What’s the look and feel?

“Healthcare for half” sounds to most people like a Greyhound bus station with stethoscopes, like flea market surgeries, and drive-through birthing centers. Paradoxically, though, a lean, transparent system catering to fierce customers of all types would feel quite the opposite, offering more care, even what might feel like lavish care, but earlier in the illness or more conveniently. It might mean a clinic right next door to your workplace offering private care on a walk-in basis, no co-pay, even your pharmaceuticals taken care of — or you could choose to go elsewhere to another doctor that you like more, but you have to schedule it and pay a copay for the visit. Why will providers make healthcare so convenient and personal? Because if they are paid to be responsible for your health it’s worth the extra effort and investment to catch a disease process early, before it gets expensive.

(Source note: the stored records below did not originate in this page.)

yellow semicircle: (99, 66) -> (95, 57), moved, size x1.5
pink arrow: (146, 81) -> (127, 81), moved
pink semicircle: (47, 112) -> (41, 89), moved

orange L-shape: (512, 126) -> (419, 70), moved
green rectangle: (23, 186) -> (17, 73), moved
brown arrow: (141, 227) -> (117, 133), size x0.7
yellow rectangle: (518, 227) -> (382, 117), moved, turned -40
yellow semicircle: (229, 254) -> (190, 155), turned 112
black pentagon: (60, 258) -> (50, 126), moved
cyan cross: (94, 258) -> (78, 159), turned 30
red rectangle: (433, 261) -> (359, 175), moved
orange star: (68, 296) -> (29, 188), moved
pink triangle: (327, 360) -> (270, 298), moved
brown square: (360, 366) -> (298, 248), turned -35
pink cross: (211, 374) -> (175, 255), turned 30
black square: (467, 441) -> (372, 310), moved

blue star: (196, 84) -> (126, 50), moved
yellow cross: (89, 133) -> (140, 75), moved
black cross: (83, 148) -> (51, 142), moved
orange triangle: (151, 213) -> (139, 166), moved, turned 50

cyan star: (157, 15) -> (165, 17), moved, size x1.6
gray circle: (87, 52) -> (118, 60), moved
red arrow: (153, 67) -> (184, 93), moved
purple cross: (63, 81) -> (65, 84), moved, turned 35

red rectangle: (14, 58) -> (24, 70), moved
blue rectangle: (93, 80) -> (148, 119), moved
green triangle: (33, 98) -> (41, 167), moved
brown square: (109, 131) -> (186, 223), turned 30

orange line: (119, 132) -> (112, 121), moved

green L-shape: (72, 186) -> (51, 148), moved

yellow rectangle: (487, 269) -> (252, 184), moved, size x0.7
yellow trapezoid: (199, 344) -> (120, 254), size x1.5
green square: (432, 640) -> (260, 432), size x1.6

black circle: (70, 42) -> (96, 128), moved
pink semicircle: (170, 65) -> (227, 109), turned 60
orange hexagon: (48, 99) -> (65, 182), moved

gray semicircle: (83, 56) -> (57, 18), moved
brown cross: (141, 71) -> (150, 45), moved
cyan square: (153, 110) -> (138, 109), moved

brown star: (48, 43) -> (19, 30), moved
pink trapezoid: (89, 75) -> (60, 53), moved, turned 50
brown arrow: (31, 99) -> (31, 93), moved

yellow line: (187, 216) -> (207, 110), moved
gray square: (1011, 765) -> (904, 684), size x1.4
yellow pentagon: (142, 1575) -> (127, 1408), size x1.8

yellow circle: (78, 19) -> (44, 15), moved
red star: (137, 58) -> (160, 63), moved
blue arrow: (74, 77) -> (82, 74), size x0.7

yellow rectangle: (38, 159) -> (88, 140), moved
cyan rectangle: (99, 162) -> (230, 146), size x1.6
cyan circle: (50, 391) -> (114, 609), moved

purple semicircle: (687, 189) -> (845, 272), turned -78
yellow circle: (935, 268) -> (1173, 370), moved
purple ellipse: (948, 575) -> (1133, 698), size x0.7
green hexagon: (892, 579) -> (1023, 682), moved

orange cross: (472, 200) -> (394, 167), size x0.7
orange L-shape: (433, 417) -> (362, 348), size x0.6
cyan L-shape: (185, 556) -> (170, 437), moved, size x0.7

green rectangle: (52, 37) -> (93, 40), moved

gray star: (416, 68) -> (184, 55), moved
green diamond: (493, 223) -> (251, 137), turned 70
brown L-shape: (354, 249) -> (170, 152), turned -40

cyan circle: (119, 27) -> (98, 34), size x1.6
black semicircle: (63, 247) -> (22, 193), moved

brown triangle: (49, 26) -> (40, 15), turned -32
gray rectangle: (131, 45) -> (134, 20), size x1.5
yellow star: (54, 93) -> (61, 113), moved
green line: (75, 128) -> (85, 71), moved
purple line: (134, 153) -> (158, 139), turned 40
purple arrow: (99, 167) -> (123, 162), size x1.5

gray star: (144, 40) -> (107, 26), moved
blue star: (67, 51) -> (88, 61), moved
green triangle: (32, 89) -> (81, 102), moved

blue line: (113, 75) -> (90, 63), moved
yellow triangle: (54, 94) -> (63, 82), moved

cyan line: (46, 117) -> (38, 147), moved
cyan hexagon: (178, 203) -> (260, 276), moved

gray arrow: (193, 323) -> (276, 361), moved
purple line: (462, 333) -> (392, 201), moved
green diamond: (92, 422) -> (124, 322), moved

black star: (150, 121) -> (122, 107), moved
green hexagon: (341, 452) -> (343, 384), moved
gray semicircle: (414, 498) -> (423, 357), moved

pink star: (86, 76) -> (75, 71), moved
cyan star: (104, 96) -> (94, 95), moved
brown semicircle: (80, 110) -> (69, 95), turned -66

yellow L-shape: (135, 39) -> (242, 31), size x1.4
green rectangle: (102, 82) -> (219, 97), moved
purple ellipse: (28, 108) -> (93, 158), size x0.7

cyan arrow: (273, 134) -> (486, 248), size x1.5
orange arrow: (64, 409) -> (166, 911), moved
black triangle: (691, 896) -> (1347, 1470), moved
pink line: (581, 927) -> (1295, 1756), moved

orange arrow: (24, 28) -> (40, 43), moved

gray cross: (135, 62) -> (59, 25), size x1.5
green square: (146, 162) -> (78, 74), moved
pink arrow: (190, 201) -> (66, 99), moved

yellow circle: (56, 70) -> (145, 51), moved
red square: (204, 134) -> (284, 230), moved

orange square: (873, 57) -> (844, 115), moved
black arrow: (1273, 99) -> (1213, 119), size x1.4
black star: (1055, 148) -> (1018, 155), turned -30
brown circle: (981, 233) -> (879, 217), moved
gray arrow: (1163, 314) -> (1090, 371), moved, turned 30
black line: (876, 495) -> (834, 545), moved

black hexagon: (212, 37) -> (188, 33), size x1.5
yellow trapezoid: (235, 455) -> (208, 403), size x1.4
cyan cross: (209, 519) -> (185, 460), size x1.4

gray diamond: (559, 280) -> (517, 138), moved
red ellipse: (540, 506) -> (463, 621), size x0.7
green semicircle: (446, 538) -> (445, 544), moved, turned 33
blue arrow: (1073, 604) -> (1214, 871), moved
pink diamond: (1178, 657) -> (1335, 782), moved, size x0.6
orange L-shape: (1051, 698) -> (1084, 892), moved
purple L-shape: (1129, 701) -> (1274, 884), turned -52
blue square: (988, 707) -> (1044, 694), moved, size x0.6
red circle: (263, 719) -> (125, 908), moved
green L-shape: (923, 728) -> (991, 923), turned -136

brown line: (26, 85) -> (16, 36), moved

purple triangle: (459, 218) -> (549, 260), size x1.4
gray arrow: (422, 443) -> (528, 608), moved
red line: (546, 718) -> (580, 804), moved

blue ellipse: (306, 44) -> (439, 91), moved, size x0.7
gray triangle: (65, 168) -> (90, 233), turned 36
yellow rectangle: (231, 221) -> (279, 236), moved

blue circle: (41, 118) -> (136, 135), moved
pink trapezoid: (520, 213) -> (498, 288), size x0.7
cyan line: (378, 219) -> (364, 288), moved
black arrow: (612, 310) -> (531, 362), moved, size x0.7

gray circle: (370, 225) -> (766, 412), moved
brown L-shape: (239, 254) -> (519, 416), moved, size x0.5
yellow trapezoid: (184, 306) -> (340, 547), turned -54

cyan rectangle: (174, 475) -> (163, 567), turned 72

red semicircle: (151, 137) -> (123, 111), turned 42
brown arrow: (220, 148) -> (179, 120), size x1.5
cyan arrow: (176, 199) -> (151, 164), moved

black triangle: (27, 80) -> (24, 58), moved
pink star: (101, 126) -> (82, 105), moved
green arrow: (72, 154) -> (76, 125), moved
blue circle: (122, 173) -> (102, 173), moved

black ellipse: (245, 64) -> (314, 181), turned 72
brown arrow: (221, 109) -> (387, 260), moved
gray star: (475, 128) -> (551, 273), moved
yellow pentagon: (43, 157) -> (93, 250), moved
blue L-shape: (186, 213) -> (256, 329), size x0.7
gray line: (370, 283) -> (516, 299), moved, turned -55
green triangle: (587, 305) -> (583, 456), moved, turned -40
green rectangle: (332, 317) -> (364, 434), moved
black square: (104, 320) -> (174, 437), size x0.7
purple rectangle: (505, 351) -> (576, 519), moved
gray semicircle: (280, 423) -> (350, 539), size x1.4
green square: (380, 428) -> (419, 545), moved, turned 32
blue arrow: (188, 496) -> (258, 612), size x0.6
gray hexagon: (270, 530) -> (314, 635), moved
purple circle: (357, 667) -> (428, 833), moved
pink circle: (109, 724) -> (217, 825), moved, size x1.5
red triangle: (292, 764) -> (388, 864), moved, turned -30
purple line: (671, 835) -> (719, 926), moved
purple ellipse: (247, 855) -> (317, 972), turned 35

It might mean, when your doctor says you need an MRI on that injury, getting on your smart phone to conduct an instant spot auction that allows high-quality local imaging centers to bid for the business if they can do it in the next three hours. It might mean, if you are in frail health or have multiple chronic diseases, being constantly monitored by your nurse case manager through wearables, and visited when necessary or once a week to help keep you on an even keel. It might mean your health system not being so quick to recommend a new knee, and offering instead to try intensive physical therapy, mild exercise and painkillers to see if that can solve the problem first (Pro tip: It often does).

Changing the fundamental business model of most of healthcare will be difficult and painful for the industry. But if we look to other countries and say, “Why do their systems cost so much less than ours? Why can’t we have what we want and need at a price we all can afford?” — this is the answer.

Change the way we pay for healthcare, not just who pays, and we can rebuild the system to be at the same time better and far cheaper.